A largely semi-desert country, Chad is rich in gold and uranium and stands to benefit from its recently-acquired status as an oil-exporting state.
Chad's post-independence history has been marked by instability and violence, stemming mostly from tension between the mainly Arab-Muslim north and the predominantly Christian and animist south.
Chad became an oil-producing nation in 2003, with the completion of a $4bn pipeline linking its oilfields to terminals on the Atlantic coast.
However, it suffers from inadequate infrastructure, and internal conflict. Poverty is rife, and health and social conditions compare unfavourably with those elsewhere in the region.
The Republic of Chad
Population 11.8 million
Area 1.28 million sq km (495,800 sq miles)

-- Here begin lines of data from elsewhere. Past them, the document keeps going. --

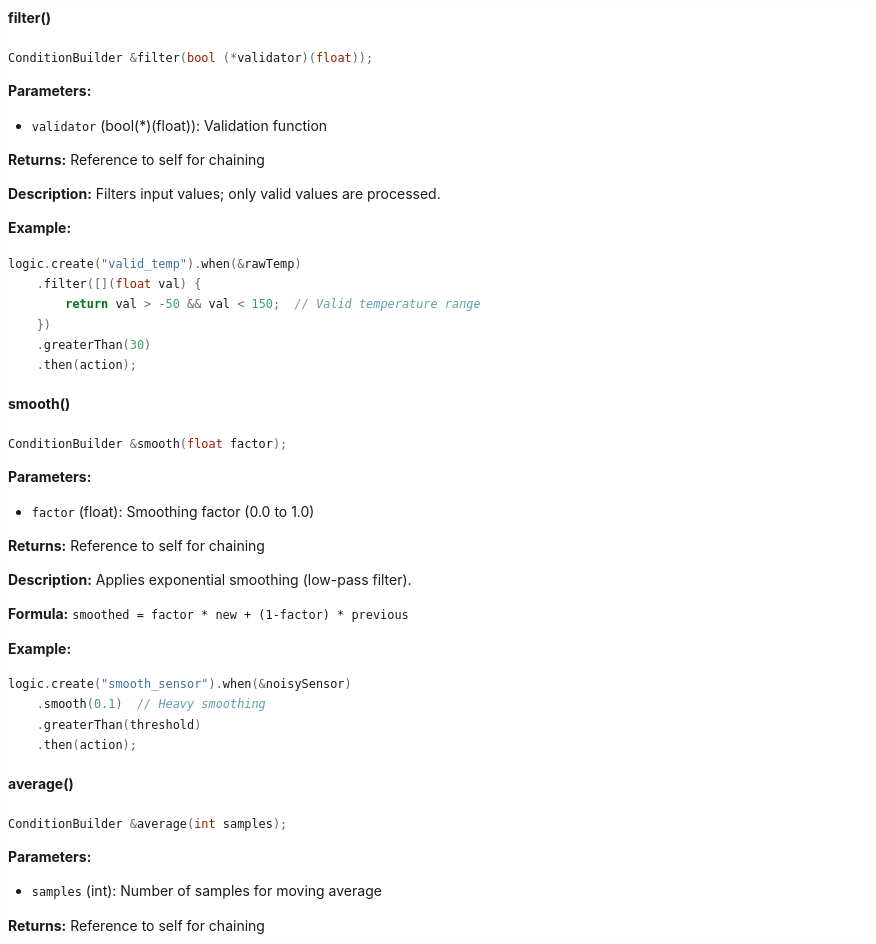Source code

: #### filter()

```cpp
ConditionBuilder &filter(bool (*validator)(float));
```

**Parameters:**

- `validator` (bool(*)(float)): Validation function

**Returns:** Reference to self for chaining

**Description:** Filters input values; only valid values are processed.

**Example:**

```cpp
logic.create("valid_temp").when(&rawTemp)
    .filter([](float val) { 
        return val > -50 && val < 150;  // Valid temperature range
    })
    .greaterThan(30)
    .then(action);
```

#### smooth()

```cpp
ConditionBuilder &smooth(float factor);
```

**Parameters:**

- `factor` (float): Smoothing factor (0.0 to 1.0)

**Returns:** Reference to self for chaining

**Description:** Applies exponential smoothing (low-pass filter).

**Formula:** `smoothed = factor * new + (1-factor) * previous`

**Example:**

```cpp
logic.create("smooth_sensor").when(&noisySensor)
    .smooth(0.1)  // Heavy smoothing
    .greaterThan(threshold)
    .then(action);
```

#### average()

```cpp
ConditionBuilder &average(int samples);
```

**Parameters:**

- `samples` (int): Number of samples for moving average

**Returns:** Reference to self for chaining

Major languages French, Arabic
Major religions Islam, Christianity
Life expectancy 49 years (men), 52 years (women)
Currency CFA (Communaute Financiere Africaine) franc
Transitional Council Chairman: Mahamat Déby Itno
General Déby took over as head of a military council in April 2021, on the death of his father President Idriss Déby in a military operation against rebels.

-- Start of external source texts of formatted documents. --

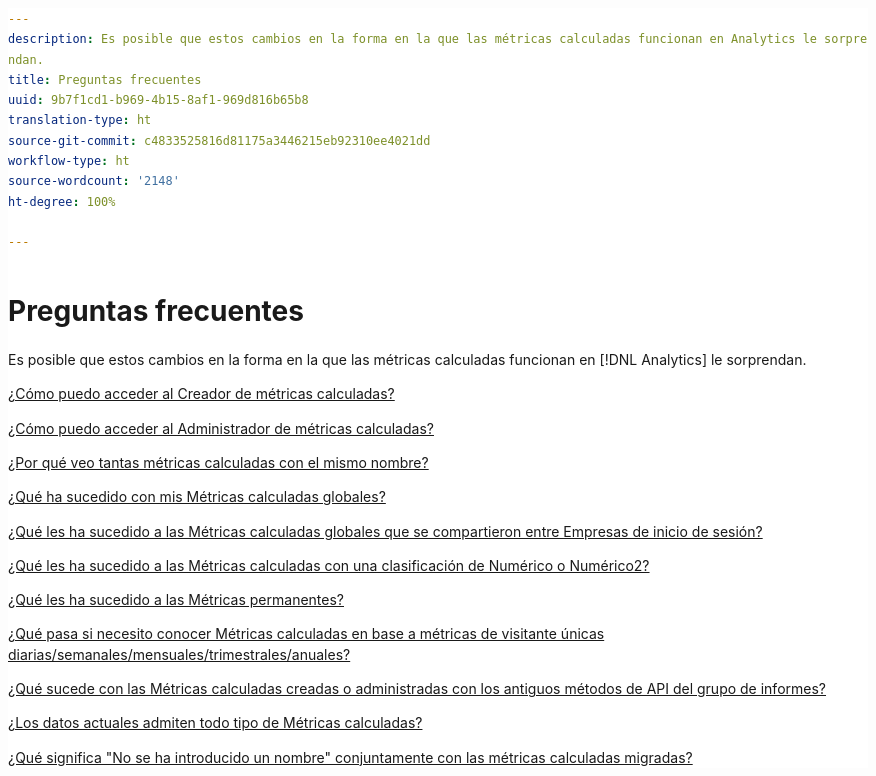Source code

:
 ```yaml
---
description: Es posible que estos cambios en la forma en la que las métricas calculadas funcionan en Analytics le sorprendan.
title: Preguntas frecuentes
uuid: 9b7f1cd1-b969-4b15-8af1-969d816b65b8
translation-type: ht
source-git-commit: c4833525816d81175a3446215eb92310ee4021dd
workflow-type: ht
source-wordcount: '2148'
ht-degree: 100%

---
```



# Preguntas frecuentes

Es posible que estos cambios en la forma en la que las métricas calculadas funcionan en [!DNL Analytics] le sorprendan.

[¿Cómo puedo acceder al Creador de métricas calculadas?](/help/components/c-calcmetrics/cm-transition.md#section_D9AE9A0ACF824BACB5D05F0C2F7E9CA1)

[¿Cómo puedo acceder al Administrador de métricas calculadas?](/help/components/c-calcmetrics/cm-transition.md#section_DD0BD13E9EC940268EBE8BC88241A152)

[¿Por qué veo tantas métricas calculadas con el mismo nombre?](/help/components/c-calcmetrics/cm-transition.md#section_E15C5B6CCC58498CAEC3FBDA8988F0A1)

[¿Qué ha sucedido con mis Métricas calculadas globales?](/help/components/c-calcmetrics/cm-transition.md#section_7351D4C7361F4ABAA1B43F8E89AAD211)

[¿Qué les ha sucedido a las Métricas calculadas globales que se compartieron entre Empresas de inicio de sesión?](/help/components/c-calcmetrics/cm-transition.md#section_59E5CD948ED643AE9AD3D2E4277647F8)

[¿Qué les ha sucedido a las Métricas calculadas con una clasificación de Numérico o Numérico2?](/help/components/c-calcmetrics/cm-transition.md#section_71AFE6C4A7CD4AA19AB3A9D3C41D115B)

[¿Qué les ha sucedido a las Métricas permanentes?](/help/components/c-calcmetrics/cm-transition.md#section_AEDB02EF24584DAD8731BED9DDCE4F48)

[¿Qué pasa si necesito conocer Métricas calculadas en base a métricas de visitante únicas diarias/semanales/mensuales/trimestrales/anuales?](/help/components/c-calcmetrics/cm-transition.md#section_E9A77EBB41CE4881B196CC1C282B2DF3)

[¿Qué sucede con las Métricas calculadas creadas o administradas con los antiguos métodos de API del grupo de informes?](/help/components/c-calcmetrics/cm-transition.md#section_13ED1BAD02634674BDAEB479B060A4B6)

[¿Los datos actuales admiten todo tipo de Métricas calculadas?](/help/components/c-calcmetrics/cm-transition.md#section_1DAA718BB8DB4413BAF8AD4B4FAAFFA2)

[¿Qué significa &quot;No se ha introducido un nombre&quot; conjuntamente con las métricas calculadas migradas?](/help/components/c-calcmetrics/cm-transition.md#section_C90CBB72A67644F38D583301981F8D03)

He is to govern until elections in late 2022.
Idriss Déby came to power in 1990 after toppling the dictator Hissene Habré.
He later set up Chad's first multi-party political system, and went on to win successive elections.

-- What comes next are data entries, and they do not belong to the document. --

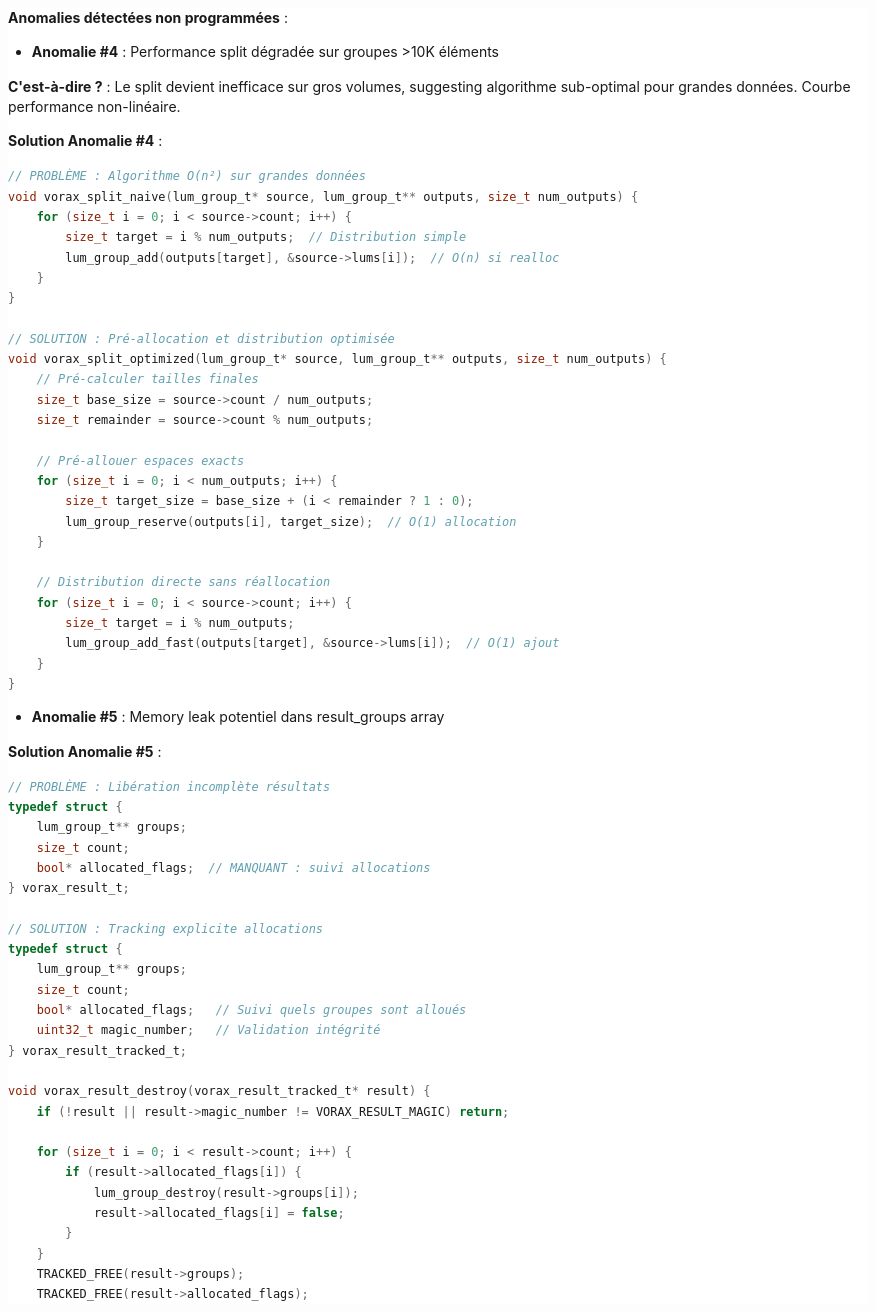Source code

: **Anomalies détectées non programmées** :
- **Anomalie #4** : Performance split dégradée sur groupes >10K éléments

**C'est-à-dire ?** : Le split devient inefficace sur gros volumes, suggesting algorithme sub-optimal pour grandes données. Courbe performance non-linéaire.

**Solution Anomalie #4** :
```c
// PROBLÈME : Algorithme O(n²) sur grandes données
void vorax_split_naive(lum_group_t* source, lum_group_t** outputs, size_t num_outputs) {
    for (size_t i = 0; i < source->count; i++) {
        size_t target = i % num_outputs;  // Distribution simple
        lum_group_add(outputs[target], &source->lums[i]);  // O(n) si realloc
    }
}

// SOLUTION : Pré-allocation et distribution optimisée  
void vorax_split_optimized(lum_group_t* source, lum_group_t** outputs, size_t num_outputs) {
    // Pré-calculer tailles finales
    size_t base_size = source->count / num_outputs;
    size_t remainder = source->count % num_outputs;
    
    // Pré-allouer espaces exacts
    for (size_t i = 0; i < num_outputs; i++) {
        size_t target_size = base_size + (i < remainder ? 1 : 0);
        lum_group_reserve(outputs[i], target_size);  // O(1) allocation
    }
    
    // Distribution directe sans réallocation
    for (size_t i = 0; i < source->count; i++) {
        size_t target = i % num_outputs;
        lum_group_add_fast(outputs[target], &source->lums[i]);  // O(1) ajout
    }
}
```

- **Anomalie #5** : Memory leak potentiel dans result_groups array

**Solution Anomalie #5** :
```c
// PROBLÈME : Libération incomplète résultats
typedef struct {
    lum_group_t** groups;
    size_t count;
    bool* allocated_flags;  // MANQUANT : suivi allocations
} vorax_result_t;

// SOLUTION : Tracking explicite allocations
typedef struct {
    lum_group_t** groups;
    size_t count;
    bool* allocated_flags;   // Suivi quels groupes sont alloués
    uint32_t magic_number;   // Validation intégrité
} vorax_result_tracked_t;

void vorax_result_destroy(vorax_result_tracked_t* result) {
    if (!result || result->magic_number != VORAX_RESULT_MAGIC) return;
    
    for (size_t i = 0; i < result->count; i++) {
        if (result->allocated_flags[i]) {
            lum_group_destroy(result->groups[i]);
            result->allocated_flags[i] = false;
        }
    }
    TRACKED_FREE(result->groups);
    TRACKED_FREE(result->allocated_flags);
```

Radio is the main medium, but state control of many broadcasting outlets allows few dissenting views.
The only television station, Tele-Tchad, is state-owned and its coverage favours the government.
Reporters Without Borders has on several occasions condemned the arrest of journalists in Chad, including the publisher of an privately-owned newspaper in October 2015.
Some key dates in Chad's history:
1883-93 - Sudanese adventurer Rabih al-Zubayr conquers the kingdoms of Ouadai, Baguirmi and Kanem-Bornu, situated in what is now Chad.
1900 - France defeats al-Zubayr's army, completing its conquest in 1913. Chad becomes a colony.
1960 - Chad becomes independent with a southern Christian, Francois - later Ngarta - Tombalbaye, as president.
1963 - The banning of political parties triggers violent opposition in the Muslim north, led by the Chadian National Liberation Front, or Frolinat; three years later this revolt develops into a fully-fledged guerrilla war.
1973 - French troops help put down a revolt in the Muslim north.
1977 - Libya annexes the northern Chadian Aouzou strip, and sends in troops in 1980 to support President Goukouni Oueddei.
1990 - Coup leader Hissene Habré toppled by former ally Idriss Déby.
2021 - President Déby dies during military operation against rebel group.